> **SOURCE DOCUMENT**:
It is kind of a stupid idea. what does time mean in this case? time between session? What if you have a record score then don't play for 6 months. then you were at a high for at least 50% of the year!

When I look at my BR growth there are several peaks, followed by troughs, followed by new peaks, followed by troughs. while the overall trend of my BR is UP, most of the time I am not at a highpoint.
 

Kasi

Well-Known Member
#8
Mimosine said:
The actual quote is more along the lines that you will be below your max BR 98% or so of the time...what does time mean in this case?
I think he meant that one's present hand has put one at a new high 2% of the time.

And that the other 98% of one's playing time is spent with a current roll lower than it was at sometime in the past.

I guess to make the point it could get pretty depressing always comparing one's present roll to one's all-time high roll because I guess it would seem you are losing 98% of the time if you did that lol.

I thought maybe it was closer to 1.5% than 2% but so what lol.

Although, if that is actually what he meant I don't know what would be so darn depressing playing 3 or 4 hands at a new all-time high every 200 hands or so on average. :confused: :grin:
 

gibsonlp33stl

Well-Known Member
#10
i think for statistic purposes he means all time high at the end of each hand. And he treats it as one long session. So as if you are continually playing, you'll be at all time high after 2% of hands. I would guess it goes in streaks, you hit an all time high, then the next 20-30 hands you go up and down and hit lots of highs....then you have a bad streak, and don't hit an all time high for 1000 or more hands.
 

Kasi

Well-Known Member
#11
blackjack avenger said:
Does one consider an all time high mid session or end of session? The issue would also be different for a resizer vs a fixed bettor.
Hey BA - how you've been?

All I was trying to say was what I thought Griffin meant when he said it.

That it only has to do with with the percentage of playing one's present hand at an all-time bankroll high compared to the percentage of all hands played that were at a point less than all-time roll high since the most recent point when an all-time had been achieved.

That, the way I understood it, which don't make it right lol, was that it had absolutely nothing to do with "sessions" per se.

If so, maybe it was to just make the general point one spends alot of time playing with a current roll that is less than one's previous all-time high roll.

> **THE DATA**:
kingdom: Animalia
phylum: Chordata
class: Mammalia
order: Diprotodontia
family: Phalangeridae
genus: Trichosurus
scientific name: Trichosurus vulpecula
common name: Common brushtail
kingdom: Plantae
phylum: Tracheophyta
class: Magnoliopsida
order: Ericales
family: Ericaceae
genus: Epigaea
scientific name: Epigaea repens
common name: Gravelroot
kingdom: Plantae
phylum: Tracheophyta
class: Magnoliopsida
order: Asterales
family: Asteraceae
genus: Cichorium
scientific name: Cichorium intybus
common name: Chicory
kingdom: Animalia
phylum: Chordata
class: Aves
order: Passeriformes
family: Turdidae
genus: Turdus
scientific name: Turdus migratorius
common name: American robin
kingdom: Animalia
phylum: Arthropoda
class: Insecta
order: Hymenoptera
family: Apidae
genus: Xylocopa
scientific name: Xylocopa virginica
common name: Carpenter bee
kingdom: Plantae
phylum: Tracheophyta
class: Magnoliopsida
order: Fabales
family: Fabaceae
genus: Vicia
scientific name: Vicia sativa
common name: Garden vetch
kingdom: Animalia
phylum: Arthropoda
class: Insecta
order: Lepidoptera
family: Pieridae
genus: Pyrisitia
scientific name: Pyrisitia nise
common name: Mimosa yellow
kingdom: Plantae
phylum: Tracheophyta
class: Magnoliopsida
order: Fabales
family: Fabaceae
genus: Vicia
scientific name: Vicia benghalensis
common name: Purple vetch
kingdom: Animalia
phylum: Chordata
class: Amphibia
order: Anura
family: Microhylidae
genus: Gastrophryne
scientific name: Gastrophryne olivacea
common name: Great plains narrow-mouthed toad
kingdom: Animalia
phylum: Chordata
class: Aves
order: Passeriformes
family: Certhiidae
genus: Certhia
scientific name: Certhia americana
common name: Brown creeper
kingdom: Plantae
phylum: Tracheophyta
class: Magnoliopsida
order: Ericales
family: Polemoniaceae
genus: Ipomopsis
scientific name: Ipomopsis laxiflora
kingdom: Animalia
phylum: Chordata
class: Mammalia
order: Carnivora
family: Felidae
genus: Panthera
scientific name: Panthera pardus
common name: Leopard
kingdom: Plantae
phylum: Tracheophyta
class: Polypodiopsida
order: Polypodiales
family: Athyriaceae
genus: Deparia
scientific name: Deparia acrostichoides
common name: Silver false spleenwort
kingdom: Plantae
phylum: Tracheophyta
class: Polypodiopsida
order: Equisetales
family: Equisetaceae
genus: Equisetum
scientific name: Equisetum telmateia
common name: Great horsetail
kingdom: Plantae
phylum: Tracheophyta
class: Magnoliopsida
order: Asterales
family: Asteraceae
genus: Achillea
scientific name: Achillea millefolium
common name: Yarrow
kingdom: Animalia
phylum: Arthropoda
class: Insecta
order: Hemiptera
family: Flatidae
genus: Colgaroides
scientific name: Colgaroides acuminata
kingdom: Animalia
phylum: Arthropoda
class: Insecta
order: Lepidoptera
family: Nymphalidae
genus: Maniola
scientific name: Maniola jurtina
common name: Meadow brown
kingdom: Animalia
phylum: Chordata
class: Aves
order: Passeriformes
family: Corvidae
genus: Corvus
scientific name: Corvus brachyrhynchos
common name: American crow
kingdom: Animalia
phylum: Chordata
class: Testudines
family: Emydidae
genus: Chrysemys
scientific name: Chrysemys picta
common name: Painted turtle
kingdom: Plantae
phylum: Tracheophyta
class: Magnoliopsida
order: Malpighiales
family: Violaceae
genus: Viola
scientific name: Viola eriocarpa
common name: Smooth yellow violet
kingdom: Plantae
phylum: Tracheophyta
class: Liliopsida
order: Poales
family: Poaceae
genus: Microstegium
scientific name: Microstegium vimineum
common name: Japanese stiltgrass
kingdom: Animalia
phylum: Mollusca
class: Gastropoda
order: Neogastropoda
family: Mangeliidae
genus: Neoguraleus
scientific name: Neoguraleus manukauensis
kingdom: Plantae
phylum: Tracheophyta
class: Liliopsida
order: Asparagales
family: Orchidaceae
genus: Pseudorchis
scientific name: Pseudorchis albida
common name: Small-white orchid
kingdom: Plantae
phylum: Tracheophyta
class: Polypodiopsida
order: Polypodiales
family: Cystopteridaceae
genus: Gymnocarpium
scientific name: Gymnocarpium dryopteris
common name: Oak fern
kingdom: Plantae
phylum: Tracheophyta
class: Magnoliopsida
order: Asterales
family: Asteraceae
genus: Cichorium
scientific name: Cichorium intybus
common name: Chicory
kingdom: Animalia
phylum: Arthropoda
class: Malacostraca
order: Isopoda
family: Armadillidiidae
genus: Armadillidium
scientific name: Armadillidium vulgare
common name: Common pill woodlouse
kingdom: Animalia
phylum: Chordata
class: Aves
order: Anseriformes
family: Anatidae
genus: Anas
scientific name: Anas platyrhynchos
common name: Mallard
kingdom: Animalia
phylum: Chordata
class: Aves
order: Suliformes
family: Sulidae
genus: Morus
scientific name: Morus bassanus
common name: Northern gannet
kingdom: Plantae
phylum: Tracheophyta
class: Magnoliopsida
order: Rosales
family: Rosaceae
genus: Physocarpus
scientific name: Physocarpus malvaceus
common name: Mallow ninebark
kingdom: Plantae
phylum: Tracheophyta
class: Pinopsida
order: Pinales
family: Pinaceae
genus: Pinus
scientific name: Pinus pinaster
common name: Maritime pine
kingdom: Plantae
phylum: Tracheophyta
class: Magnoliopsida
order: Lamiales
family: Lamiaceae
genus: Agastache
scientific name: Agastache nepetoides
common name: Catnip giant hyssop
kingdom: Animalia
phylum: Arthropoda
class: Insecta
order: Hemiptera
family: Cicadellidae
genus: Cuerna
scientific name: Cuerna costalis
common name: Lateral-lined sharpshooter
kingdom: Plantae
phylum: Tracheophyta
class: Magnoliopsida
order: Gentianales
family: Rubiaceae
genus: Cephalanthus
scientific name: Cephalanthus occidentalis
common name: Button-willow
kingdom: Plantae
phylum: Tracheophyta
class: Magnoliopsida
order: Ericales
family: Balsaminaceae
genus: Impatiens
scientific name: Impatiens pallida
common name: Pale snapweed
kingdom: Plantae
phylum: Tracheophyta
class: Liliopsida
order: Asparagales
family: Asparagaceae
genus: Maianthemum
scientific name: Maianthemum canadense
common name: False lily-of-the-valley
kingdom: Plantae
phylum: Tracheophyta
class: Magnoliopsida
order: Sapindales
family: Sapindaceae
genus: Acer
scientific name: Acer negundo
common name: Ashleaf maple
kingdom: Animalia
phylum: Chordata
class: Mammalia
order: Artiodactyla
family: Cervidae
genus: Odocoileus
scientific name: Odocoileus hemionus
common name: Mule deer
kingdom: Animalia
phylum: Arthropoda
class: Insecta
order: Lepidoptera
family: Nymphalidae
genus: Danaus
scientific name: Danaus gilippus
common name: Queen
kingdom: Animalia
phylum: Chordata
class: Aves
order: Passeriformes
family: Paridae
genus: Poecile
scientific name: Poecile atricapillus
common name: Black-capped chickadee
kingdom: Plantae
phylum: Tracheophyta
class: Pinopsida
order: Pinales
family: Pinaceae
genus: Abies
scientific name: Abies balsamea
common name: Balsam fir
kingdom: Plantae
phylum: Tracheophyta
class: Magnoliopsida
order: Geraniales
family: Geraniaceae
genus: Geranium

> **PROBLEM 1**:
List each distinct percentage figure that appears in the forum thread about bankroll highs.
> **PROBLEM 2**:
Continue the forum thread about bankroll highs from its last sentence.
The items come from a different source than the forum thread.

> **WRITTEN RESPONSE 1**:
50%, 98%, 2%, 1.5%

> **WRITTEN RESPONSE 2**:
I doubt if anyone actually would go to the trouble of measuring that which does make me wonder if I understood his point correctly in the first place lol.

I think, but don't know, whatever assumptions he may have been assuming when he said that, were probably based on betting the same way with no re-sizing. In other words I'm guessing at a point of re-sizing one would compare one's roll from that point forward with that re-sized bet and from that point forward his 1.5-2% statement would apply from that point forward since circumstances have changed.

It's easy enough to figure out the chances of having a "winning" session compared to roll at beginning of "session", such chances obviously increasing as "session" length (I'd much prefer number of rounds played) increases. Comparing that to an "all-time" high roll is way, way beyond me lol.

I really wouldn't give a crap about how many individual hands I had played at an "all-time-high" anyway. Like somebody said, it's stupid to worry about it in the first place , to me. I'd be completely happy reasonably knowing the liklelyhood of where my current results stand and could care less, as has maybe happened, that I may have achieved playing 100 hands at an "all-time high" at the beginning but 5000 hands later am down 3 SD's overall apparently proving how I understand his statement since I have actually played 2% of my total hands at an "all-time" high at that point lmao.

I won't care how many hands were played at an all-time high after I've quadrupled my orig roll and have a very high chance of having reached The Promised Land wherein life is sunshine and lollipops and roses (Leslie Gore song - that's how pathetic I am lmao) and I will win money forever.